Tasks to perform ->
a) Decide whether each statement agrees with the article on The Secret River: (i) the first edition was illustrated by Leo and Diane Dillon, (ii) The Secret River is the only book Rawlings wrote specifically for children, and (iii) the 2009 edition received a design award in 2012. Answer yes or no for each, quoting the deciding words of the article exactly.
b) Reproduce the part of the article on The Secret River that opens with the words containing "The Secret River is a" and closes with "a harsh environment.".

Selection ->
━━━━━━━━━━━━━━━━

The Secret River
- Cover of first edition
- Author: Marjorie Kinnan Rawlings
- Illustrator: Leonard Weisgard
- Language: English
- Genre: Picture Book, Magical Realism, Southern Regionalism
- Publisher: Scribners
- Publication date: 1955
- Pages: 56
- ISBN: 978-1-4169-1179-1
- OCLC: 301724

= The Secret River (Rawlings book) =

1955 children's book by Marjorie Kinnan Rawlings

The Secret River is a children's fantasy novel by Marjorie Kinnan Rawlings, author of The Yearling. Published in 1955, The Secret River received a Newbery Honor Award. The first edition, illustrated by Caldecott Medal winner Leonard Weisgard, was issued after Rawlings' death. The book was revised and reissued in 2009 with illustrations by Caldecott Medalists Leo and Diane Dillon. The new edition received an international children's book design award in 2012. The Secret River is the only book Rawlings wrote specifically for children. The story of young Calpurnia, who goes on a quest to find a magical river and catch fish for her starving family and friends, it has two themes common in Rawlings' writing, the magic of childhood and the struggle of people to survive in a harsh environment.

━━━━━━━━━━━━━━━━

Data shown ->
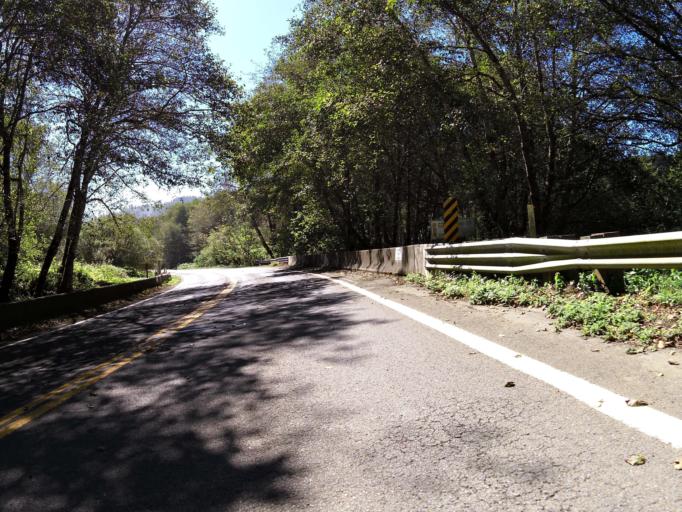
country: US
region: California
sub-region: Mendocino County
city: Fort Bragg
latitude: 39.7771
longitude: -123.8328
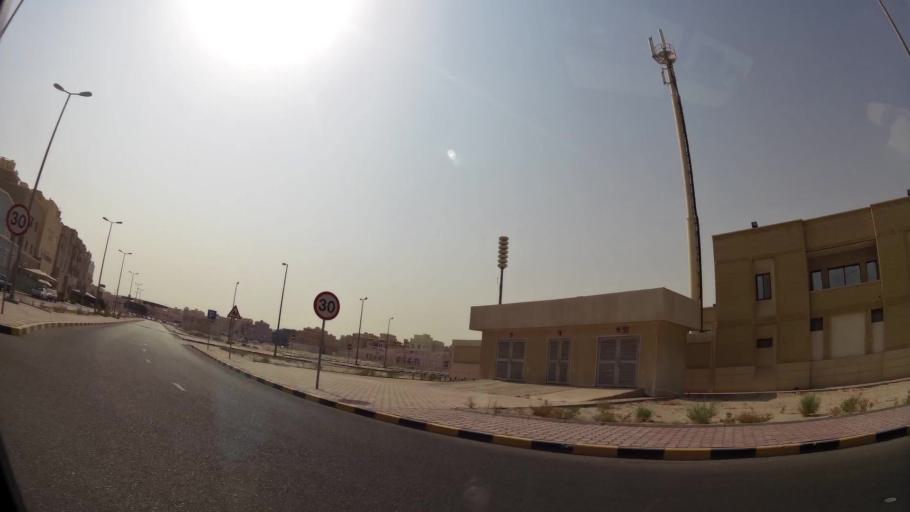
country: KW
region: Muhafazat al Jahra'
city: Al Jahra'
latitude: 29.3312
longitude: 47.7750
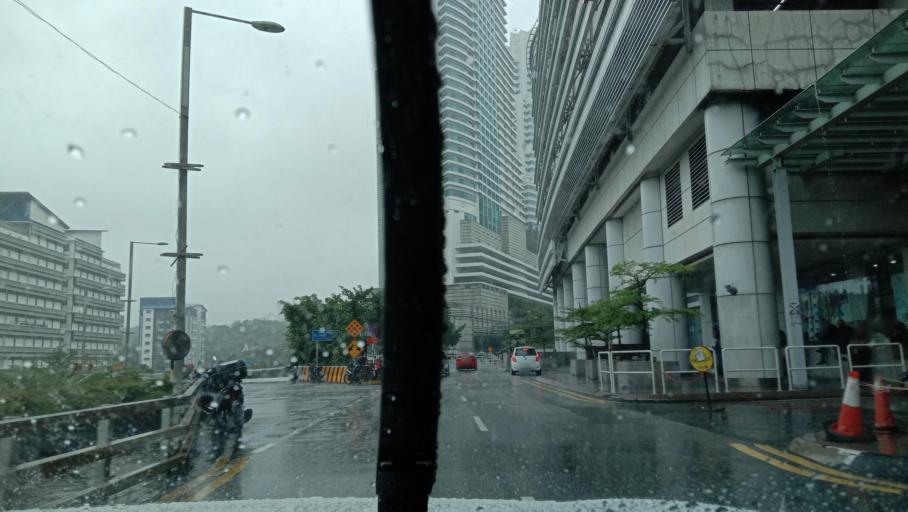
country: MY
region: Kuala Lumpur
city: Kuala Lumpur
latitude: 3.1335
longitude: 101.6841
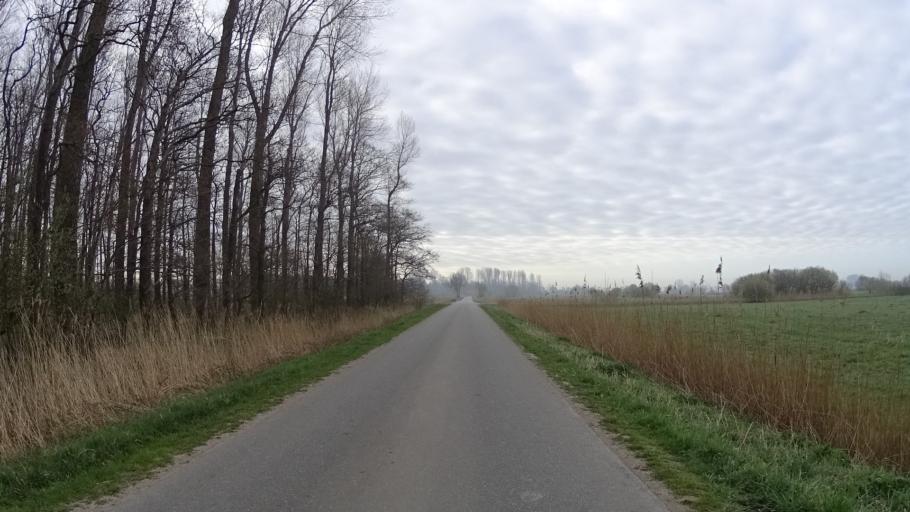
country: DE
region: Lower Saxony
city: Upgant-Schott
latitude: 53.4545
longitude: 7.3291
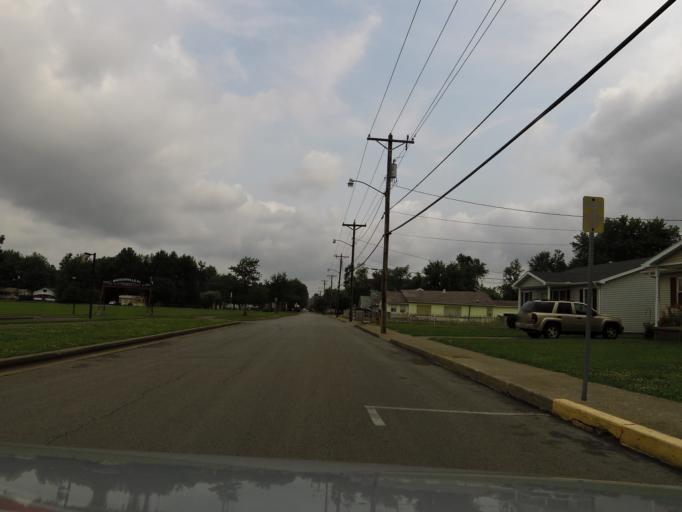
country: US
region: Kentucky
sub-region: Hopkins County
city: Madisonville
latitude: 37.3366
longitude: -87.5022
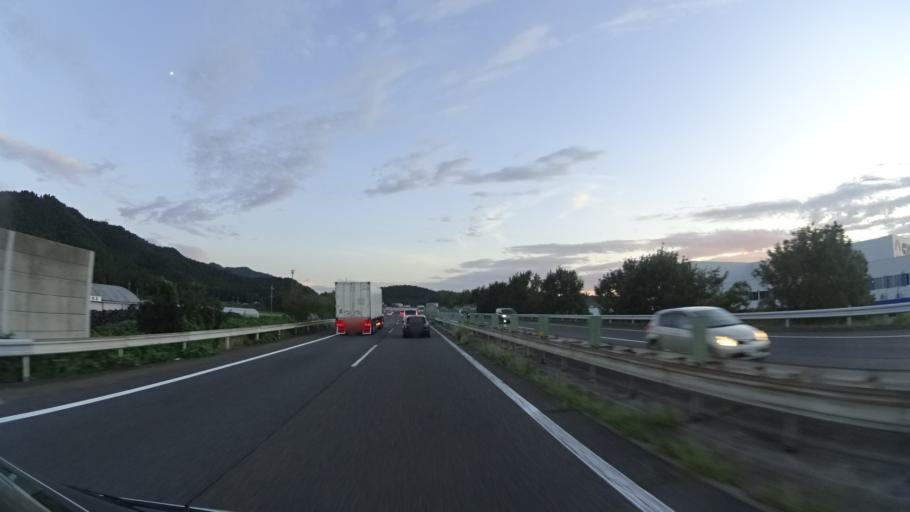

━━━━━━━━━━━━━━━━

Solutions to the exercise ->
a)
(i) No: "The first edition, illustrated by Caldecott Medal winner Leonard Weisgard, was issued after Rawlings' death."
(ii) Yes: "The Secret River is the only book Rawlings wrote specifically for children."
(iii) Yes: "The new edition received an international children's book design award in 2012."

b)
The Secret River is a children's fantasy novel by Marjorie Kinnan Rawlings, author of The Yearling. Published in 1955, The Secret River received a Newbery Honor Award. The first edition, illustrated by Caldecott Medal winner Leonard Weisgard, was issued after Rawlings' death. The book was revised and reissued in 2009 with illustrations by Caldecott Medalists Leo and Diane Dillon. The new edition received an international children's book design award in 2012. The Secret River is the only book Rawlings wrote specifically for children. The story of young Calpurnia, who goes on a quest to find a magical river and catch fish for her starving family and friends, it has two themes common in Rawlings' writing, the magic of childhood and the struggle of people to survive in a harsh environment.